As a former smoker, I know one thing. It’s not the first smoke I have that will get me smoking again. That first cigarette will suck. It’ll remind me that it takes actual effort to pull smoke down my throat and fill my lungs with poison. That first smoke will hurt. It’ll make me dizzy. I’ll feel nauseous. It’ll taste like shit and make me cough hard. That first cigarette will confirm I am no longer a smoker.
Sure, it’ll suck. But I bet I finish it. I bet I finish it, then smile and say to whoever gave me that smoke “God, that sucked” and I’ll have that look. You know the look. The look that says “I pity you. You poor, senseless smoker. I beat cigarettes. You saw me hate that cigarette, right? I loathed that smoke. That’s equal to how much I pity you.”
And the smoker will look back and think “Just wait.” The next time that smoker goes out, I’ll go back out with him/her and bum another smoke. I’ll think to myself “I hated that first one so much, I can easily have another and still hate smoking.”
But I won’t hate smoking on the second smoke.

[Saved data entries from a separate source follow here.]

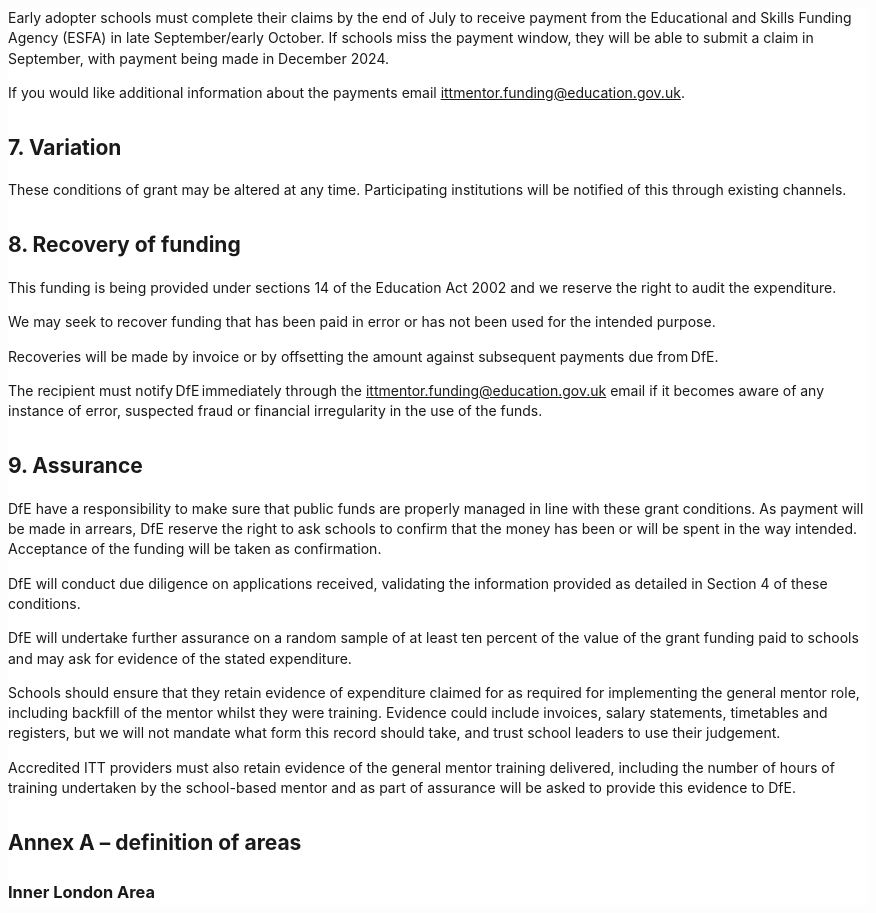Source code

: Early adopter schools must complete their claims by the end of July to receive payment from the Educational and Skills Funding Agency (ESFA) in late September/early October. If schools miss the payment window, they will be able to submit a claim in September, with payment being made in December 2024.

If you would like additional information about the payments email <ittmentor.funding@education.gov.uk>.

## 7. Variation

These conditions of grant may be altered at any time. Participating institutions will be notified of this through existing channels.

## 8. Recovery of funding

This funding is being provided under sections 14 of the Education Act 2002 and we reserve the right to audit the expenditure.

We may seek to recover funding that has been paid in error or has not been used for the intended purpose.

Recoveries will be made by invoice or by offsetting the amount against subsequent payments due from DfE.

The recipient must notify DfE immediately through the <ittmentor.funding@education.gov.uk> email if it becomes aware of any instance of error, suspected fraud or financial irregularity in the use of the funds.

## 9. Assurance

DfE have a responsibility to make sure that public funds are properly managed in line with these grant conditions. As payment will be made in arrears, DfE reserve the right to ask schools to confirm that the money has been or will be spent in the way intended. Acceptance of the funding will be taken as confirmation.

DfE will conduct due diligence on applications received, validating the information provided as detailed in Section 4 of these conditions.

DfE will undertake further assurance on a random sample of at least ten percent of the value of the grant funding paid to schools and may ask for evidence of the stated expenditure.

Schools should ensure that they retain evidence of expenditure claimed for as required for implementing the general mentor role, including backfill of the mentor whilst they were training. Evidence could include invoices, salary statements, timetables and registers, but we will not mandate what form this record should take, and trust school leaders to use their judgement.

Accredited ITT providers must also retain evidence of the general mentor training delivered, including the number of hours of training undertaken by the school-based mentor and as part of assurance will be asked to provide this evidence to DfE.

## Annex A – definition of areas

### Inner London Area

It’ll be easier to smoke. It won’t hurt as much going down. I won’t cough as much. It won’t even taste as bad. In fact, it’ll be reminiscent of all the times I’d go out for a smoke with my friends. And I’ll like it.
I can promise you, fellow former smoker, it’s not the first smoke you have that’ll be the problem. It’s the smoke you have after you proved you beat smoking. That confidence is what will be your downfall. Don’t have the first smoke.